Die Beklagte vertritt einerseits die Ansicht, die nach (schweizer) UVG zu gewährende Integritätsentschädigung unterscheide sich von der Genugtuung (nach Art 47 OR), es handle sich dabei nicht um Leistungen gleicher Art, sodaß auch eine Kongruenz zwischen Integritätsentschädigung und Schmerzengeld nicht bestehe.

Weiters wendet sich die Beklagte gegen die Ansicht, es sei ein Forderungsübergang auf die Klägerin erfolgt, sie stützt sich dabei auf die Einschränkung des Art.31 Abs.1 Satz 2 des Abkommens zwischen der Republik Österreich und der Schweizerischen Eidgenossenschaft über soziale Sicherheit idF des zweiten Zusatzabkommens, wonach Voraussetzung für den Forderungsübergang ist, daß die für den gleichen Versicherungszweig geltenden Rechtsvorschriften des zweiten Vertragsstaates den Übergang des Ersatzanspruches vorsehen.

Diesen beiden Rechtsfragen kommt aber nicht das Gewicht des § 502 Abs.1 ZPO zu. Die erste Frage (Handelt es sich bei der Integritätsentschädigung nach Art.24 UVG und der Genugtuung nach Art 47 OR um Leistungen gleicher Art?) ist unbestritten nach schweizer Recht zu beurteilen; dem Obersten Gerichtshof kommt insoweit keine Leitfunktion zu, es sei denn, es würde eine im ursprünglichen Geltungsbereich des maßgeblichen fremden Rechtes in Rechtsprechung und Lehre gefestigte Ansicht nicht beachtet werden (EvBl 1985/172).
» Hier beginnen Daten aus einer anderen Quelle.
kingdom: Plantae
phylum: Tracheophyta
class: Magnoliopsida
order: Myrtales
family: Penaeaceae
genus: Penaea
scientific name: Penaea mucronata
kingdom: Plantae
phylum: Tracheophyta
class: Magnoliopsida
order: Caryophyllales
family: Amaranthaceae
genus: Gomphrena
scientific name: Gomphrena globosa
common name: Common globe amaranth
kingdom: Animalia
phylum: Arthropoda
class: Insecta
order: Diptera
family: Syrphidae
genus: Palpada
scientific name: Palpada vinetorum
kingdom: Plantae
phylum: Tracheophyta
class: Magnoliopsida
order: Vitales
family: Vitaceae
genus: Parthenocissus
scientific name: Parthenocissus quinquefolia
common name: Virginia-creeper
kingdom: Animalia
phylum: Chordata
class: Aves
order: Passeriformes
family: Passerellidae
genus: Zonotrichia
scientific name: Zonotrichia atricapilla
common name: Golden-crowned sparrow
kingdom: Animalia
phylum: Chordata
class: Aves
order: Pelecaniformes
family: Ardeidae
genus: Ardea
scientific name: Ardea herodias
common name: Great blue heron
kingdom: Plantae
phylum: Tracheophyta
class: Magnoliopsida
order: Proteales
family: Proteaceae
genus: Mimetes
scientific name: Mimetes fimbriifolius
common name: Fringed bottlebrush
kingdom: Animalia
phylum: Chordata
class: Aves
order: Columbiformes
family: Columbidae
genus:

Dies ist hier nicht der Fall, weil gemäß Art 43 Abs 2 lit d UVG Integritätsentschädigung und Genugtuung Leistungen gleicher Art sind. Der strittigen zweiten Frage (Auslegung des Satzes 2 des Art.31 Abs.1 des Abkommens zwischen der Republik Österreich und der Schweizerischen Eidgenossenschaft über soziale Sicherheit) kommt deshalb nicht das Gewicht des § 502 Abs.1 ZPO zu, weil diese Bestimmung zwischenzeitig durch das dritte Zusatzabkommen (BGBl. 1989/545) beseitigt wurde. Der Auslegung einer bereits überholten Bestimmung kommt aber grundsätzlich keine erhebliche Bedeutung im Sinne des § 502 Abs.1 ZPO zu (2 Ob 565/90 ua), zumal weitere Entscheidungen zur früheren Rechtslage nicht zu erwarten sind, weil auch bisher ein derartiger Fall vom Obersten Gerichtshof nicht zu entscheiden war und die neue Rechtslage bereits seit 1.1.1990 in Kraft ist.

Die unzulässige Revision der beklagten Partei war sohin zurückzuweisen.

Die Entscheidung über die Kosten gründet sich auf die §§ 41, 50 ZPO.